To retrieve multiple transactions that are associated with a certain virtual card, call the listTransactionsByCardId method by passing in the id of the virtual card to query. An optional sortOrder and dateRange can also be supplied to organise results.

// Collect the input virtual card id however makes sense for your implementation.
const virtualCardId = virtualCard.id
try {
    const result = await virtualCardsClient.listTransactionsByCardId({
        virtualCardId,
        cachePolicy: CachePolicy.RemoteOnly,
        limit: 20,
        nextToken
    })
    if (result.status === ListOperationResultStatus.Success) {
        // `result.items` contains the list of items matching the input.
        // Page through the results if result.nextToken != undefined. 
    } else if (result.status === ListOperationResultStatus.Partial) {
        // `result.items` contains the list of items matching the input that decrypted successfully.
        // `result.failed` contains the list of items that failed decryption with associated error.
        //  Page through the results if `partial.nextToken` != undefined.
    } else {
        // `result.clause` contains the error which caused the failure.
    }
} catch {
    // Handle/notify user of errors
}

All Transactions for a User

To retrieve multiple transactions that are associated across all of a user's virtual cards, call the listTransactions method. An optional sortOrder and dateRange can also be supplied to organise results.

try {
    const result = await virtualCardsClient.listTransactions({
        cachePolicy: CachePolicy.RemoteOnly,
        limit: 20,
        nextToken,
        dateRange,
        sortOrder: SortOrder.ascending
    })
    if (result.status === ListOperationResultStatus.Success) {
        // `result.items` contains the list of items matching the input.
        // Page through the results if result.nextToken != undefined. 
    } else if (result.status === ListOperationResultStatus.Partial) {
        // `result.items` contains the list of items matching the input that decrypted successfully.
        // `result.failed` contains the list of items that failed decryption with associated error.
        //  Page through the results if `partial.nextToken` != undefined.
    } else {
        // `result.clause` contains the error which caused the failure.
    }
} catch {
    // Handle/notify user of errors
}

Subscribing to Transactions

Typescript Libraries currently do not support subscribing to transactions.

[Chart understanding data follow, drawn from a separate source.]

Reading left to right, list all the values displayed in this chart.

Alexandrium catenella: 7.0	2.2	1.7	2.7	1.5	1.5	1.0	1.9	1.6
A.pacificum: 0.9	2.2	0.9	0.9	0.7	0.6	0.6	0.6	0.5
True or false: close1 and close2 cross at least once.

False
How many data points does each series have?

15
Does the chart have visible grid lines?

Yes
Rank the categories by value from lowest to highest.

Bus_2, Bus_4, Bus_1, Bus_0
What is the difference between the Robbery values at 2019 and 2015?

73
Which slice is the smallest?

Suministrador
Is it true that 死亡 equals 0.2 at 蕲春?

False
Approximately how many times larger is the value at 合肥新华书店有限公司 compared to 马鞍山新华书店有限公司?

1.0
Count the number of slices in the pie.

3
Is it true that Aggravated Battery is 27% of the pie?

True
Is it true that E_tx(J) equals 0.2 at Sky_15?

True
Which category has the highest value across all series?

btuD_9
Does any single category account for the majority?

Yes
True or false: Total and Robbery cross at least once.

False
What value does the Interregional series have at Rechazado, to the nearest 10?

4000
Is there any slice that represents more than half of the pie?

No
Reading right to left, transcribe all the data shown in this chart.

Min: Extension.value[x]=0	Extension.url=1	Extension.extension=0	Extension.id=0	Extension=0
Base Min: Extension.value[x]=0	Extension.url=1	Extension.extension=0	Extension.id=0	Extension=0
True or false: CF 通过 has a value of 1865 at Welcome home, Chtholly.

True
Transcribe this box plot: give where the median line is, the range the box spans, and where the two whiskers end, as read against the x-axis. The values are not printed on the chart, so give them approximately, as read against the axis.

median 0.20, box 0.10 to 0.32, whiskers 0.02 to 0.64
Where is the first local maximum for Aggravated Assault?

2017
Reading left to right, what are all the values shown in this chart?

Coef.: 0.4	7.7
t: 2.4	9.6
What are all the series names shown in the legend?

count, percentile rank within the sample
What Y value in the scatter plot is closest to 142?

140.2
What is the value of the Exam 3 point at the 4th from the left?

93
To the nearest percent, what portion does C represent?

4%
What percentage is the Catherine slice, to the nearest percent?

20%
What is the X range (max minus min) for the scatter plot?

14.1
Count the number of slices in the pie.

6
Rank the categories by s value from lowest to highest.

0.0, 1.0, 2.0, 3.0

You can subscribe to receive updates as transactions are created, updated and deleted. The subscribeToTransactions, unsubscribeFromTransactions and unsubscribeAll APIs allow you to start and stop receiving updates.

You may receive multiple updates for a single transaction over time. Each time the transaction changes you will receive a new update. You should receive an update when the transaction is first created, the type field of the transaction will be PENDING. Some time later you will receive another update with the type set to COMPLETE, REFUND or DECLINE.

do {
    let subscriptionToken = try await client.subscribeToTransactionUpdates(
        statusChangeHandler: { status in
            /// Handle status changes
        },
        resultHandler: { result in
            switch result {
            case let .success(transaction):
                /// Transaction update event occurred.
            case let .failure(error):
                
        }
    )
} catch {
    /// Error occurred while receiving transaction update.